Summoned through social networks, almost 6,000 people gathered in the city of Toulouse, where 23 people were arrested when marches were trying to depart from the Allee Jean Jaures avenue and its nearby side streets to downtown areas in which demonstrations had been banned.
In Paris, Yellow Vest demonstrations were also confronted by the police, which arrested 27 people, according to data available at the end of the afternoon. The Minister of Interior Christophe Castaner acknowledged that, in comparison to last weeks demonstrations, the number of citizens protesting increased and reached 31,000.

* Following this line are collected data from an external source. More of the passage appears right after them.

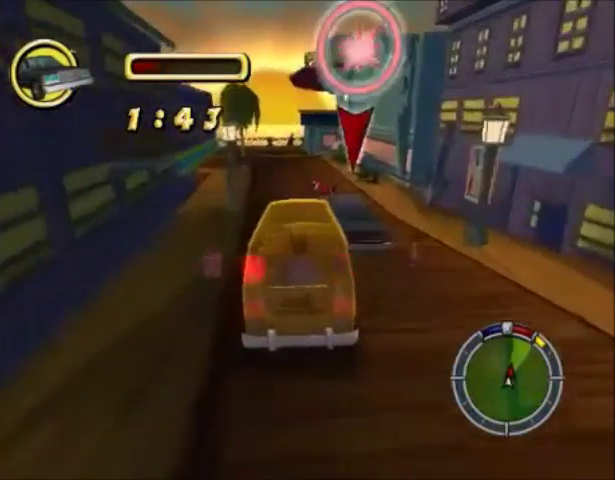
{"buttons": [], "left_stick": "center", "right_stick": "center", "events": [[100, "left_stick", "down-left"], [234, "left_stick", "center"], [367, "CROSS", "up"]]}
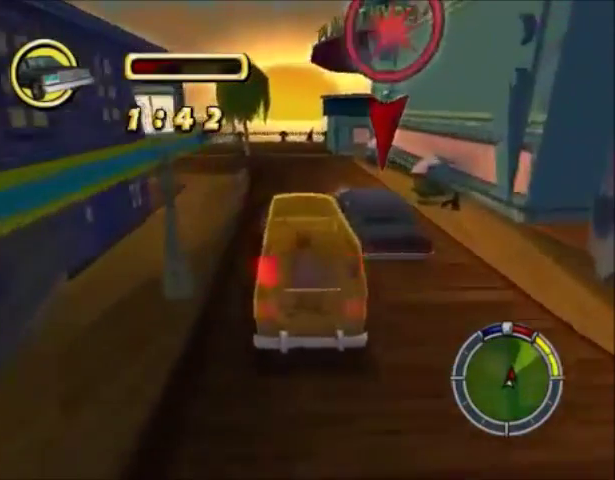
{"buttons": [], "left_stick": "center", "right_stick": "center", "events": [[300, "left_stick", "down-left"], [500, "left_stick", "center"]]}
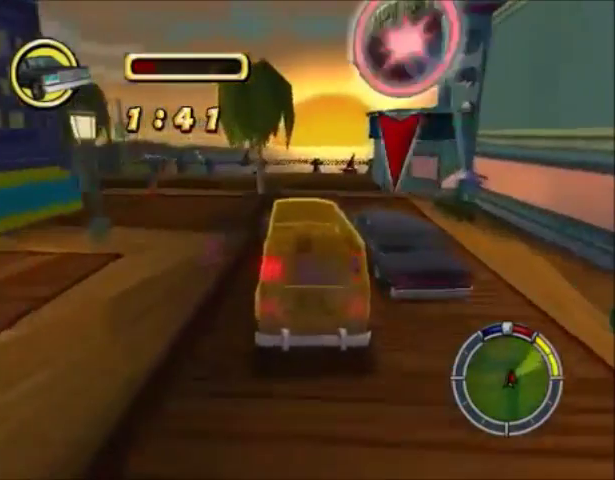
{"buttons": [], "left_stick": "left", "right_stick": "center", "events": [[300, "left_stick", "left"]]}
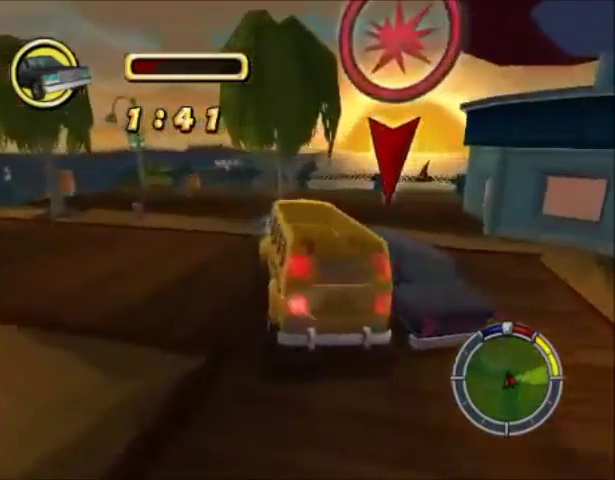
{"buttons": ["CIRCLE"], "left_stick": "left", "right_stick": "center", "events": [[33, "CIRCLE", "down"]]}
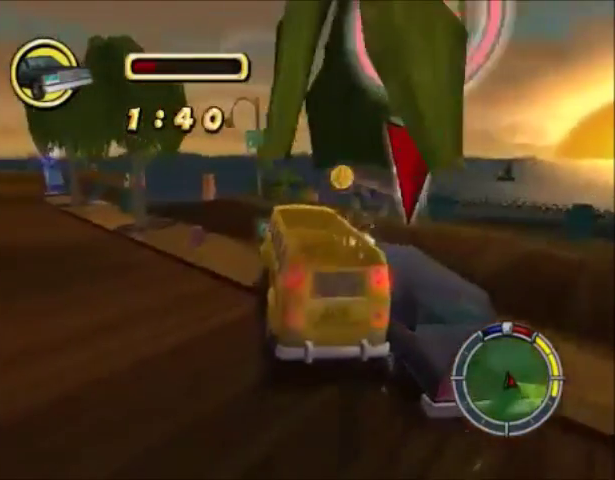
{"buttons": ["CIRCLE"], "left_stick": "right", "right_stick": "center", "events": [[33, "CIRCLE", "up"], [200, "CIRCLE", "down"], [434, "left_stick", "center"], [501, "left_stick", "right"]]}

This week Prime Minister Edouard Philippe presented some results of the "consultations" that the government made with the population to detect their main demands.

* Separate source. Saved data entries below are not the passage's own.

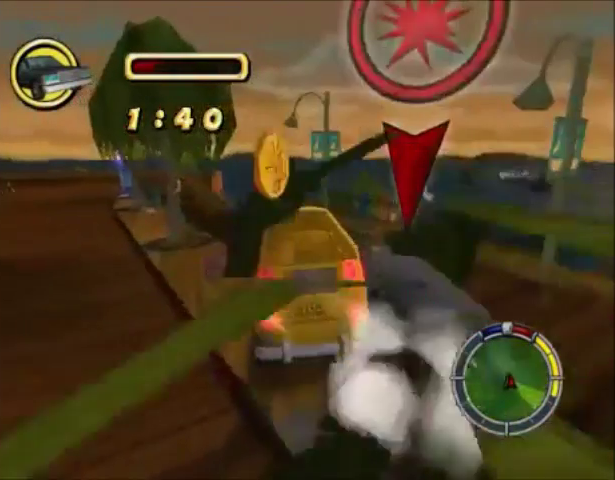
{"buttons": [], "left_stick": "center", "right_stick": "center", "events": [[100, "CIRCLE", "up"], [166, "CROSS", "down"], [267, "CROSS", "up"], [333, "left_stick", "center"]]}
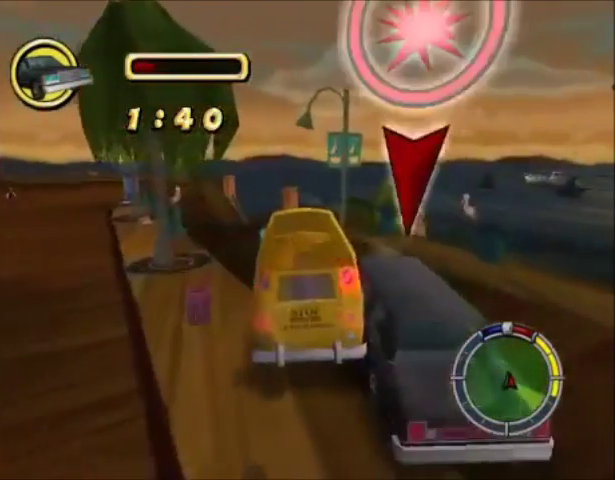
{"buttons": ["CROSS"], "left_stick": "center", "right_stick": "center", "events": [[33, "left_stick", "right"], [434, "CROSS", "down"], [467, "left_stick", "center"]]}
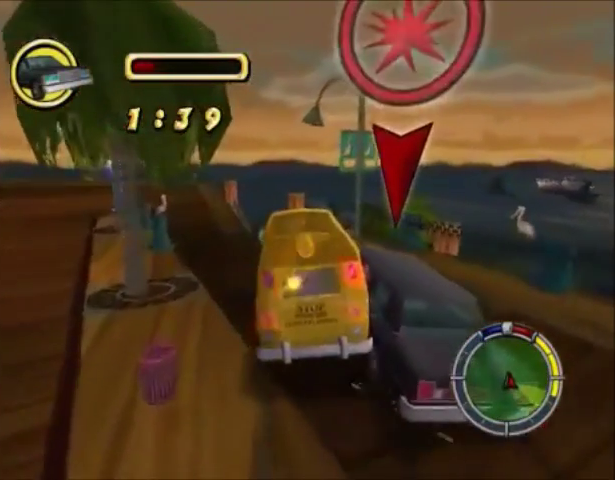
{"buttons": ["CIRCLE"], "left_stick": "right", "right_stick": "center", "events": [[33, "CROSS", "up"], [400, "CIRCLE", "down"], [500, "left_stick", "right"]]}
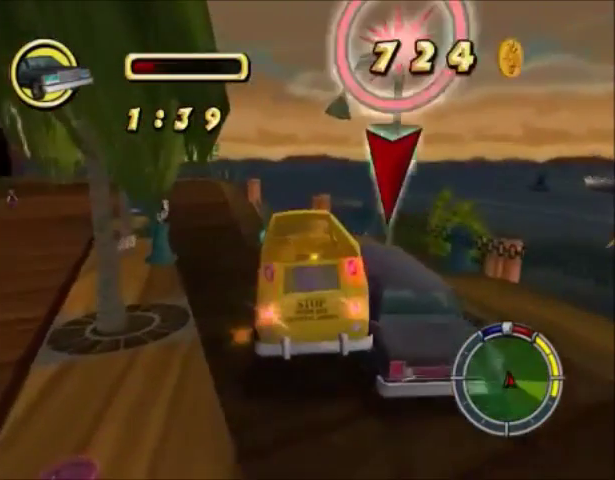
{"buttons": ["CROSS"], "left_stick": "center", "right_stick": "center", "events": [[234, "CIRCLE", "up"], [300, "CROSS", "down"], [467, "left_stick", "center"]]}
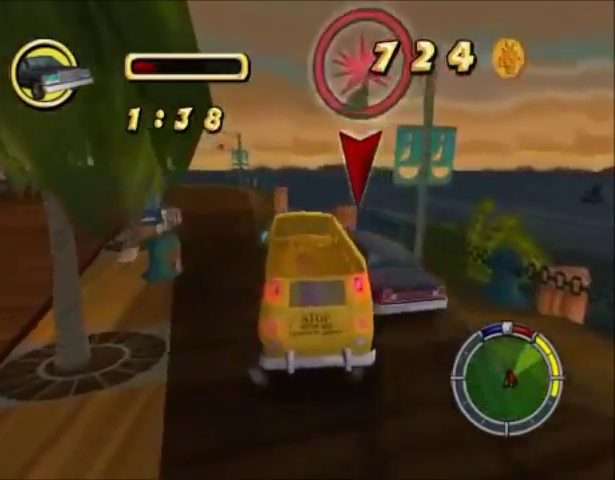
{"buttons": ["CIRCLE"], "left_stick": "center", "right_stick": "center", "events": [[66, "left_stick", "right"], [100, "CROSS", "up"], [166, "CIRCLE", "down"], [200, "left_stick", "center"]]}
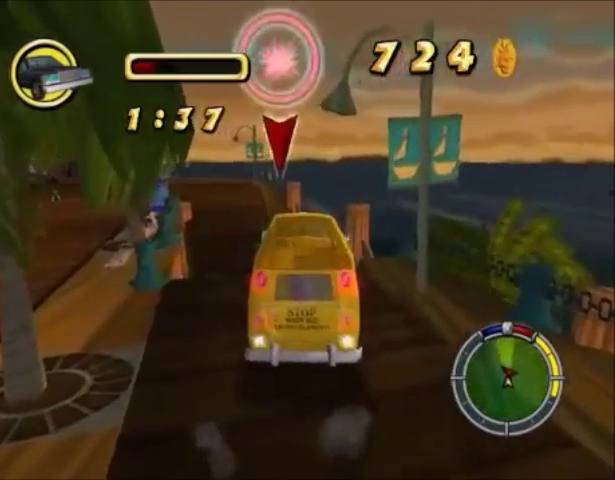
{"buttons": [], "left_stick": "center", "right_stick": "center", "events": [[200, "CIRCLE", "up"]]}
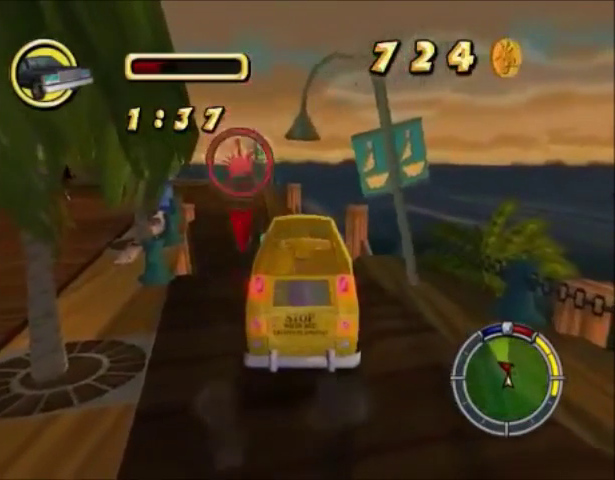
{"buttons": [], "left_stick": "center", "right_stick": "center", "events": []}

France: A situation with the Yellow Vests and a water truck blocked in the streets in Toulouse. 13-04-2019 pic.twitter.com/UCeVG5GeUg
However, given that the Macron administration has not been able to find real solutions to the citizen's requests, it is expected that the Yellow vest will come out once again next Saturday, April 17.
In the context of the ongoing political and economic crisis, President Macron published the "Anti-Riots law" (Loi Anti-Casseurs) on March 11. According to this norm, anyone can be imprisoned for one year and receive a fine of 15,000 Euros if he or she is at, or nearby, an event that may disturb public order. It also authorizes the police to check any suitcase or vehicle.

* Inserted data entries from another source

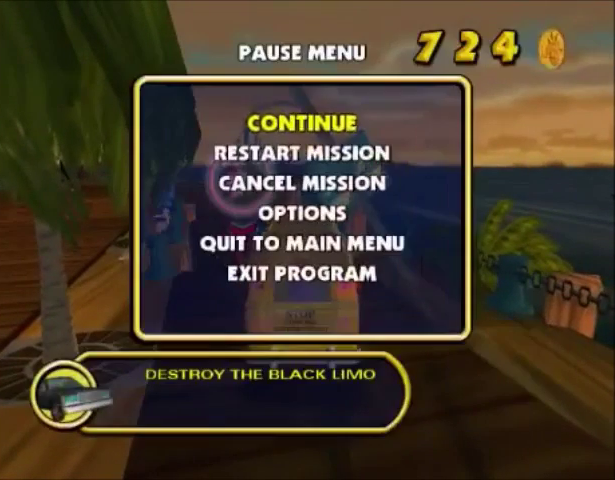
{"buttons": [], "left_stick": "center", "right_stick": "center", "events": [[166, "DPAD_DOWN", "down"], [233, "CROSS", "down"], [300, "DPAD_DOWN", "up"], [333, "CROSS", "up"]]}
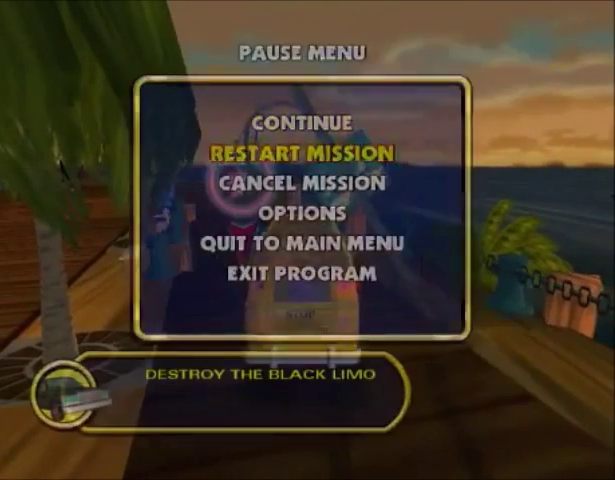
{"buttons": [], "left_stick": "center", "right_stick": "center", "events": []}
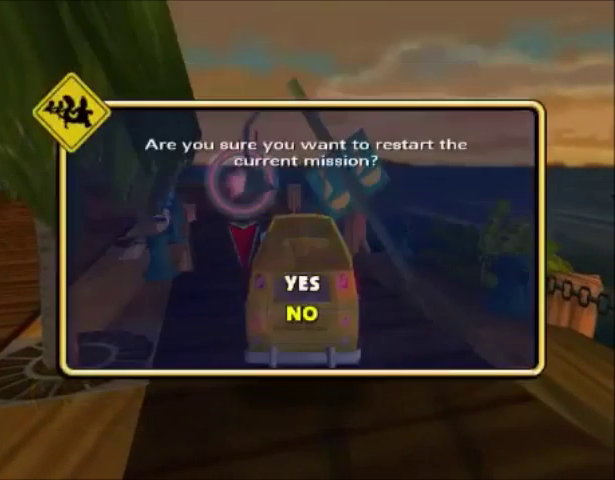
{"buttons": [], "left_stick": "center", "right_stick": "center", "events": [[133, "DPAD_DOWN", "down"], [233, "CROSS", "down"], [300, "DPAD_DOWN", "up"], [367, "CROSS", "up"], [433, "CROSS", "down"], [467, "CROSS", "up"]]}
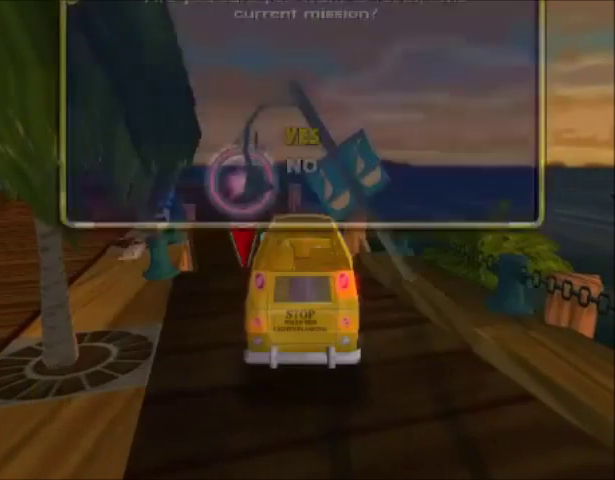
{"buttons": ["CROSS"], "left_stick": "center", "right_stick": "center", "events": [[33, "CROSS", "down"], [134, "CROSS", "up"], [200, "CROSS", "down"], [267, "CROSS", "up"], [367, "CROSS", "down"], [400, "CROSS", "up"], [501, "CROSS", "down"]]}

The Constitutional Council, nevertheless, refused to validate the article 3 of the Anti-Casseurs law, which grants power to administrative authorities to arrest any person who presents a "threat of special gravity for public order".
The Yellow Vest movement began in November 2018 as a way of rejecting increases in fuel taxes and the neoliberal austerity measures proposed by Macron. Subsequently, the citizen mobilization demanded additional measures to increase the French people's purchasing power.